In the records below, find each line with the word "data" and copy it.

(Saved entries)
□ □ □ □ □

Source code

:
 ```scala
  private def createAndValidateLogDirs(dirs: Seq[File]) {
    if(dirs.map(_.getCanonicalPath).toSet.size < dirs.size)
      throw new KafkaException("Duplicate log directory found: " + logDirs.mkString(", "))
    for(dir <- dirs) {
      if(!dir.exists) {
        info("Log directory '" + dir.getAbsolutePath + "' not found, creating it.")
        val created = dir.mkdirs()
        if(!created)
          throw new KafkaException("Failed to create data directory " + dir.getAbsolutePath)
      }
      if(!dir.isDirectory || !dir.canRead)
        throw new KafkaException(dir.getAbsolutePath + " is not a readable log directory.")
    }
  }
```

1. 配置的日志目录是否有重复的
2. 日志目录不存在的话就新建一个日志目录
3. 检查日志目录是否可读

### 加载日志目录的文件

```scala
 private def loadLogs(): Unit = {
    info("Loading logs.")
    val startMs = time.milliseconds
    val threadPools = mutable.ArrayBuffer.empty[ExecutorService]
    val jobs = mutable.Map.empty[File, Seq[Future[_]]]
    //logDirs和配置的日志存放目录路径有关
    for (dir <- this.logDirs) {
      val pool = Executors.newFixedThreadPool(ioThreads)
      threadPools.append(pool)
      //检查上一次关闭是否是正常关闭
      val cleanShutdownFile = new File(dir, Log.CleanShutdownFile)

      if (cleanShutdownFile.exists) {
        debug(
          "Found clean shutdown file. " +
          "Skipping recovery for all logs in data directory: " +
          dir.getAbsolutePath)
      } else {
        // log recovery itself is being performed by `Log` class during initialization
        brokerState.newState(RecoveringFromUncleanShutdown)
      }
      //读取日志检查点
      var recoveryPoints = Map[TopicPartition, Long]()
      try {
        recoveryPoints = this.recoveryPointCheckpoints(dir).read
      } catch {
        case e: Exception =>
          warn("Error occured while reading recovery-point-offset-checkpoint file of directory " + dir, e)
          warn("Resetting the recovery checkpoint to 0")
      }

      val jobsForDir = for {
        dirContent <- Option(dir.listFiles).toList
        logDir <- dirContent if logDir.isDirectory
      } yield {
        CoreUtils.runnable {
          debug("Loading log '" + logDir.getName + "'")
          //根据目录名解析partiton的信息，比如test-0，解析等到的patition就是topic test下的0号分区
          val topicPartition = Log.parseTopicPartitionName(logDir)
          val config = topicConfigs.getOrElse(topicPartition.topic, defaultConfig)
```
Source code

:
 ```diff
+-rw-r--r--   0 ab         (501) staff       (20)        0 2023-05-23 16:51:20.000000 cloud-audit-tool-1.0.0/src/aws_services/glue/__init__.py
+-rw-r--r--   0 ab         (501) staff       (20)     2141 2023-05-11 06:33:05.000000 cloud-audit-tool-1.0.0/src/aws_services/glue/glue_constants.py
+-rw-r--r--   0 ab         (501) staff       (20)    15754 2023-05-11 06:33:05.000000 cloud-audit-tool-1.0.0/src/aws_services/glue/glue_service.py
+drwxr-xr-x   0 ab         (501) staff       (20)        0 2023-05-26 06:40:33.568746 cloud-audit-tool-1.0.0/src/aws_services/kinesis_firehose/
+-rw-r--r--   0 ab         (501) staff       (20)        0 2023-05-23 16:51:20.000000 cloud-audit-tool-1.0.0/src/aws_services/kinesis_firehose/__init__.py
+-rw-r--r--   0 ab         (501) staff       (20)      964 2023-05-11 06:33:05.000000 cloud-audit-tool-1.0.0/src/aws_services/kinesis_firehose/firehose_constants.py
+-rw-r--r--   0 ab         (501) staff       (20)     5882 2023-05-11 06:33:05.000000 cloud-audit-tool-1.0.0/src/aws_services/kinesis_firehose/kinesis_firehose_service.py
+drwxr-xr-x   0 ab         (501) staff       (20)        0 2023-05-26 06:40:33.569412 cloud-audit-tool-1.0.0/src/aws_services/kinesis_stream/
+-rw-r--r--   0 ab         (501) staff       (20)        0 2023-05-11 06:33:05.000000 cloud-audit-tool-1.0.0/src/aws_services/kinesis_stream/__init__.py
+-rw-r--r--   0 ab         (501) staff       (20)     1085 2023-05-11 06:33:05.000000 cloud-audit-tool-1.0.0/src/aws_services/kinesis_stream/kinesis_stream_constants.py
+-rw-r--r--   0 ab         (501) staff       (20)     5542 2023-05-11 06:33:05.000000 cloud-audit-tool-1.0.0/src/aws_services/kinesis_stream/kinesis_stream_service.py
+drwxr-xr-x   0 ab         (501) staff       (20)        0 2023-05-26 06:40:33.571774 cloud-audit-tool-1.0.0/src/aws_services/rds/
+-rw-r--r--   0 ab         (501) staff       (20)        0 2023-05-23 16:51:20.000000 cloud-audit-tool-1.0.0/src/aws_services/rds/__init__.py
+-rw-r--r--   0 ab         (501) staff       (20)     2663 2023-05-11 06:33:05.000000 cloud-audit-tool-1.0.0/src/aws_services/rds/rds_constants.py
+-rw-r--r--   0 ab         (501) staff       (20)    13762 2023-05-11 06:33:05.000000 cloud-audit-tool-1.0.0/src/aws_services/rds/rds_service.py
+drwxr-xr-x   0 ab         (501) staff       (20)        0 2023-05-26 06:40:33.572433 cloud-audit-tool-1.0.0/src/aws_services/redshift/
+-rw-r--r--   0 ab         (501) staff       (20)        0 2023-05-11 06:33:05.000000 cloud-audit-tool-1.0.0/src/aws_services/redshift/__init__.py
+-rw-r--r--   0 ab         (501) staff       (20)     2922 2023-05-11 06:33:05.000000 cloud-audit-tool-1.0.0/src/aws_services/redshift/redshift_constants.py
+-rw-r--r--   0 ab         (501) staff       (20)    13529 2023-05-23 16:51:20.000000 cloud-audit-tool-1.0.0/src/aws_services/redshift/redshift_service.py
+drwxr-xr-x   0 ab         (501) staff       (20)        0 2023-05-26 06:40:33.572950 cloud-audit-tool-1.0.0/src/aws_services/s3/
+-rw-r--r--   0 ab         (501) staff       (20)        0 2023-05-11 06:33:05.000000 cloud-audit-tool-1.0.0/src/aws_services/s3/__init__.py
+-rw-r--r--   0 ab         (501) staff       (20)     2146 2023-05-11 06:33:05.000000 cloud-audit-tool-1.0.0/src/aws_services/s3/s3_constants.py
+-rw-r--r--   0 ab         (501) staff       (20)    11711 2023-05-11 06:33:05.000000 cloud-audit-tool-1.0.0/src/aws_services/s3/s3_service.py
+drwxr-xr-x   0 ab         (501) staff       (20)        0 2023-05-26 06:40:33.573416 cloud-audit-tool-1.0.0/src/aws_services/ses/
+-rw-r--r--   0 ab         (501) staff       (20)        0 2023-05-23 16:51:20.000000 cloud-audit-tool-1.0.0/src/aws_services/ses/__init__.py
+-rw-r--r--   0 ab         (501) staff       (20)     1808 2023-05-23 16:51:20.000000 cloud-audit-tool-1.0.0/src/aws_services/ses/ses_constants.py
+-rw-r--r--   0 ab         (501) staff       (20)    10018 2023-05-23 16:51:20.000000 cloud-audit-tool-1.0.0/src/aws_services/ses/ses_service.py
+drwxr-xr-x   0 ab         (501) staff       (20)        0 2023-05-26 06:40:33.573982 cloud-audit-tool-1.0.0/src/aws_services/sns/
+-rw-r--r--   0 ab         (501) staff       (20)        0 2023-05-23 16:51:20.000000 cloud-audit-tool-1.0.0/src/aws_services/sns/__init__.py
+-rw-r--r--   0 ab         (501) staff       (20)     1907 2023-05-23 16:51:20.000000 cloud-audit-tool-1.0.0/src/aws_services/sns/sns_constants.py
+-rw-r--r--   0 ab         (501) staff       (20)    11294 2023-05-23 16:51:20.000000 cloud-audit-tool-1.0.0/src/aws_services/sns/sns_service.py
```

□ □ □ □ □

Answer to this task:
          throw new KafkaException("Failed to create data directory " + dir.getAbsolutePath)
          "Skipping recovery for all logs in data directory: " +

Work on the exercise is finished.